If, as gneil suggests, the energy is a function of time, t, use $dE/dx= (dE/dt)(dt/dx)= (1/v)(dE/dt)$

The kinetic energy function is a function of time, my apologies!

Simon Bridge
Homework Helper
If, as stated in post #1, the issue is having a kinetic energy function instead of a potential energy function - they you cannot use the force-PE relation directly. Instead you should use the relationship between PE and KE (conservation of energy perhaps?) to get a force-KE relation for your situation.

Having KE(t) instead of KE(x) is an additional complication dealt with above.

KE(t)

I get the same result as HallsofIvy, by a different route:

KE = ½mv² ,
so d(KE)/dt = mv(dv/dt) = (ma)v = Fv

therefore F = (1/v)d(KE)/dt ... (eq'n A)

and d(KE)/dx = mv(dv/dx) = mv(dv/dt)(dt/dx) = m(dv/dt) = ma = F ,
because dt/dx is the reciprocal of v

so d(KE)/dt = (1/v)d(KE)/dt , from eq'n A

Simon Bridge
Homework Helper
You can also do: $$K=\frac{p^2}{2m}\\ \Rightarrow \frac{d}{dt}K = \frac{p}{m}\frac{dp}{dt} = \frac{p}{m}F = vF$$... because $F=dp/dt$

If you do: $K+U=\text{constant}$ ... then take the gradient - the 1D case comes out:
$$\frac{dK}{dx} = -\frac{dU}{dx} = F$$... which takes you to the same place by using HallsofIvy's post.
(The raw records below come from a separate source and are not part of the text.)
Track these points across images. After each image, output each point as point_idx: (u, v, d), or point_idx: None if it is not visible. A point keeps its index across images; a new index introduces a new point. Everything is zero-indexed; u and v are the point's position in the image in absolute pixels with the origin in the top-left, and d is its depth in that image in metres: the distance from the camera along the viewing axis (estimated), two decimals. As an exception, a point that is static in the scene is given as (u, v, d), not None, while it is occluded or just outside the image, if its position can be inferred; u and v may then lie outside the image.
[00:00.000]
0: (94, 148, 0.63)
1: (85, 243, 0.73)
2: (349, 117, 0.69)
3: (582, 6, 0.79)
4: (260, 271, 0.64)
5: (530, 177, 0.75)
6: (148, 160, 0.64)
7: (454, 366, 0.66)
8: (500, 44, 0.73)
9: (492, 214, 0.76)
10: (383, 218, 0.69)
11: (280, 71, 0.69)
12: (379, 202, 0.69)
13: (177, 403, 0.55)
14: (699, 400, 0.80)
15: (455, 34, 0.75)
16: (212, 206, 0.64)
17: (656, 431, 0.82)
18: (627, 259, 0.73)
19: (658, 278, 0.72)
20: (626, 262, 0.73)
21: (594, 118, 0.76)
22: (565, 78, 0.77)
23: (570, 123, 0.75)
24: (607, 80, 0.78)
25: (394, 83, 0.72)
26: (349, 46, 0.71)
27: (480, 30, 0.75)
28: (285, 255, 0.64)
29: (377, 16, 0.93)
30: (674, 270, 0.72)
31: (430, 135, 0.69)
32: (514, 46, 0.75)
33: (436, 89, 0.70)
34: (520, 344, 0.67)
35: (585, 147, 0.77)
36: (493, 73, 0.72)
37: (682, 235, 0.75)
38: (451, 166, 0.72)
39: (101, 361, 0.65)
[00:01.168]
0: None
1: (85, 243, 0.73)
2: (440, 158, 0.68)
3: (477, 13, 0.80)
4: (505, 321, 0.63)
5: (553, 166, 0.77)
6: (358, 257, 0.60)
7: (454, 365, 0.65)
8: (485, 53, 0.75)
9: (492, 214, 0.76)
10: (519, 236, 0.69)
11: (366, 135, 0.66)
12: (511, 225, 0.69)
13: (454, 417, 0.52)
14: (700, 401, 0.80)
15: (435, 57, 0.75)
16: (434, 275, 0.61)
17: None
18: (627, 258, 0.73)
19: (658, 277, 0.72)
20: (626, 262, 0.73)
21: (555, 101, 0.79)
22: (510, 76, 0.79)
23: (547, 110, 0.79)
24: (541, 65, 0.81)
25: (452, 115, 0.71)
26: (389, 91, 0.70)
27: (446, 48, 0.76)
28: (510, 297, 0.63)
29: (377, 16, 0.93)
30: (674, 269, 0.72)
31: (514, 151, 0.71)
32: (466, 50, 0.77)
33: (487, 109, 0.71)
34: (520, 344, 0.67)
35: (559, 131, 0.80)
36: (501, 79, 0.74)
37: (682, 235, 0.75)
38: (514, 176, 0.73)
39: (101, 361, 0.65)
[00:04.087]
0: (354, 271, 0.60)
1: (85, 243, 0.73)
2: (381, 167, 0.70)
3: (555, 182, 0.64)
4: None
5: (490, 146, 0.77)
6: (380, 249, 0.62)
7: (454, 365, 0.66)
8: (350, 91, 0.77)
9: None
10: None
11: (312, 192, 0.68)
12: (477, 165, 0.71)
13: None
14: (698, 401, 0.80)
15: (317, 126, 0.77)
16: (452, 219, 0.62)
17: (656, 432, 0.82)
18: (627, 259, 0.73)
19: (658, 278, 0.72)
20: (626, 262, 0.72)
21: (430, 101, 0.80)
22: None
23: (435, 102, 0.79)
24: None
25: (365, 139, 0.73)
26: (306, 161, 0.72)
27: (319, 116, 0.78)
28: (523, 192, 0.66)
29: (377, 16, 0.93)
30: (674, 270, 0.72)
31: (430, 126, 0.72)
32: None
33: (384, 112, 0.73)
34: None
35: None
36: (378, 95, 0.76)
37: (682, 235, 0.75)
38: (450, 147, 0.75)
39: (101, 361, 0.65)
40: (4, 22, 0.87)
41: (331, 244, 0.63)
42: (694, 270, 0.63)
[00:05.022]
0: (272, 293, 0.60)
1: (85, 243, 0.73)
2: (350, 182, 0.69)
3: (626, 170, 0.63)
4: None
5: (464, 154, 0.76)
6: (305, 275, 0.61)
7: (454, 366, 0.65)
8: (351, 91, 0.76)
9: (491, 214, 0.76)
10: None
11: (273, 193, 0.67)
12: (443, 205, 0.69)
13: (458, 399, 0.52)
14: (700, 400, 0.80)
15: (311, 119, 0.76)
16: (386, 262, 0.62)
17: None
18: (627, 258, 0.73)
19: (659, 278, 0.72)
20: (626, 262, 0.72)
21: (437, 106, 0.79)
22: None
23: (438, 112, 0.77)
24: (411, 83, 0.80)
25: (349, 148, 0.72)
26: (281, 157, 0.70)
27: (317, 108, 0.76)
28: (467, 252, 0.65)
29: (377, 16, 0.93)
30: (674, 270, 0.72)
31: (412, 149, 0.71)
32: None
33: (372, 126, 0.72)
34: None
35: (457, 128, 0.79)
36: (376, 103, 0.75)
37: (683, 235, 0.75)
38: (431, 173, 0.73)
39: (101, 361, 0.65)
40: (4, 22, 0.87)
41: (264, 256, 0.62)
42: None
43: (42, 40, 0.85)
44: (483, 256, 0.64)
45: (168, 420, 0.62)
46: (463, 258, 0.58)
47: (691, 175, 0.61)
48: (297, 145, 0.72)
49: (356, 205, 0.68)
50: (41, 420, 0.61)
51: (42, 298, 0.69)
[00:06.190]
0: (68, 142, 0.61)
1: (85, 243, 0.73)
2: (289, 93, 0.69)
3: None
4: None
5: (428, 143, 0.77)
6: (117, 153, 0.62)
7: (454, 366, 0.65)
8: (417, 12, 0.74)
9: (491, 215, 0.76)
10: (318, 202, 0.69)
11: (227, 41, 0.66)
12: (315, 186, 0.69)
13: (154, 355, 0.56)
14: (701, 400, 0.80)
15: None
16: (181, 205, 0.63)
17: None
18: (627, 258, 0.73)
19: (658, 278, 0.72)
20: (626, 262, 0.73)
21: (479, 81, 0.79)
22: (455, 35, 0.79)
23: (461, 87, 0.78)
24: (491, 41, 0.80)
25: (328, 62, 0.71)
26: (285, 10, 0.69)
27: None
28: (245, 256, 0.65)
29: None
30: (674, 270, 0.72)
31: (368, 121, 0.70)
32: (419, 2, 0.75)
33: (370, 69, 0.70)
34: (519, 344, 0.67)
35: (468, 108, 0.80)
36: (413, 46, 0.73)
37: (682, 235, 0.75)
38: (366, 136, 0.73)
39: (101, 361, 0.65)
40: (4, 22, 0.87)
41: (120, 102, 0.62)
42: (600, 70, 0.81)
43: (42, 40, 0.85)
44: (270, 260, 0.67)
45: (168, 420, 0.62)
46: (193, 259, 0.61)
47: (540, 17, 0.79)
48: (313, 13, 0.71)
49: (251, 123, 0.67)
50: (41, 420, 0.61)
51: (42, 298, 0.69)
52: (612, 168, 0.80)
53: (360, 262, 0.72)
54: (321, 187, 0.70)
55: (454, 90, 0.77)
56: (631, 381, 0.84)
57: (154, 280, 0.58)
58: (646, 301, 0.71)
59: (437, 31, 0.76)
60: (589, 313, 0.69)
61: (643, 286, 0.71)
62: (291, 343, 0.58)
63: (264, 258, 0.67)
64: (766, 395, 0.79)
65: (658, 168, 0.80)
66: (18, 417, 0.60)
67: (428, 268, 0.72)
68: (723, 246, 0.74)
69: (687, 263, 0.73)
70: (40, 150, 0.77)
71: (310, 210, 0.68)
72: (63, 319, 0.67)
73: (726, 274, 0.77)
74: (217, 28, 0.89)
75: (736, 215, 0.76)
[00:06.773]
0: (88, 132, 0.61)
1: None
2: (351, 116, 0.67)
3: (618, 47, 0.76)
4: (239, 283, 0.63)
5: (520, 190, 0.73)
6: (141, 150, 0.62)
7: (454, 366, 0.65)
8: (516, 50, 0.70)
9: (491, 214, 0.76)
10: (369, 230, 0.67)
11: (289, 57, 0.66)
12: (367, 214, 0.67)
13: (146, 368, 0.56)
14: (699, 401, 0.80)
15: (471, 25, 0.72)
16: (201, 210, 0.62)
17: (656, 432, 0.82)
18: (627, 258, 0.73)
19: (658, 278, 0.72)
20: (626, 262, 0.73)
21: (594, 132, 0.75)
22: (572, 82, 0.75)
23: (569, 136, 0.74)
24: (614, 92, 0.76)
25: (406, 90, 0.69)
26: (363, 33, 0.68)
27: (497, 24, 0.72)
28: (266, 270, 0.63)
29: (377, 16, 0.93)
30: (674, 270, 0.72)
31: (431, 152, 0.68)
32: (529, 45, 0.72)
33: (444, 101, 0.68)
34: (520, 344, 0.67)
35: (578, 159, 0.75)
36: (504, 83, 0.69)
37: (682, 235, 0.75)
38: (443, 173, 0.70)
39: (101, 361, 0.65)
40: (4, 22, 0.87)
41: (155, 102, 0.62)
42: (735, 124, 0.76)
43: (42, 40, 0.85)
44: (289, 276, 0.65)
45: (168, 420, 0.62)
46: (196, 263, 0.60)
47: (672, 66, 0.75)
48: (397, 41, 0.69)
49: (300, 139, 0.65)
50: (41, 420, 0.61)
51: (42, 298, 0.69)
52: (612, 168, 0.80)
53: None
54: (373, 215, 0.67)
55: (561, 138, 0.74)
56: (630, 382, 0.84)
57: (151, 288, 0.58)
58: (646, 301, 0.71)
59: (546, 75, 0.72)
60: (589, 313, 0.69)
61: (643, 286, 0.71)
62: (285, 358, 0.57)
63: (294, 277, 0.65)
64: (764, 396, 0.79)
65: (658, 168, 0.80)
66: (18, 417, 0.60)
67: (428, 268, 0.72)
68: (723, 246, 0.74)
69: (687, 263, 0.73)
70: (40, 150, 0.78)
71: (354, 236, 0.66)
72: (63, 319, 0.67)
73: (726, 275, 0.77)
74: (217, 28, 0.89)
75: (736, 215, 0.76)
Though I notice this is the "homework" section ... technically Dustinc should have been working all this out.
I still think there are details that will depend on the specific situation in the specific problem.

so d(KE)/dt = (1/v)d(KE)/dt , from eq'n A
That should be (of course)
d(KE)/dx = (1/v)d(KE)/dt

Mistakes happen after a long day.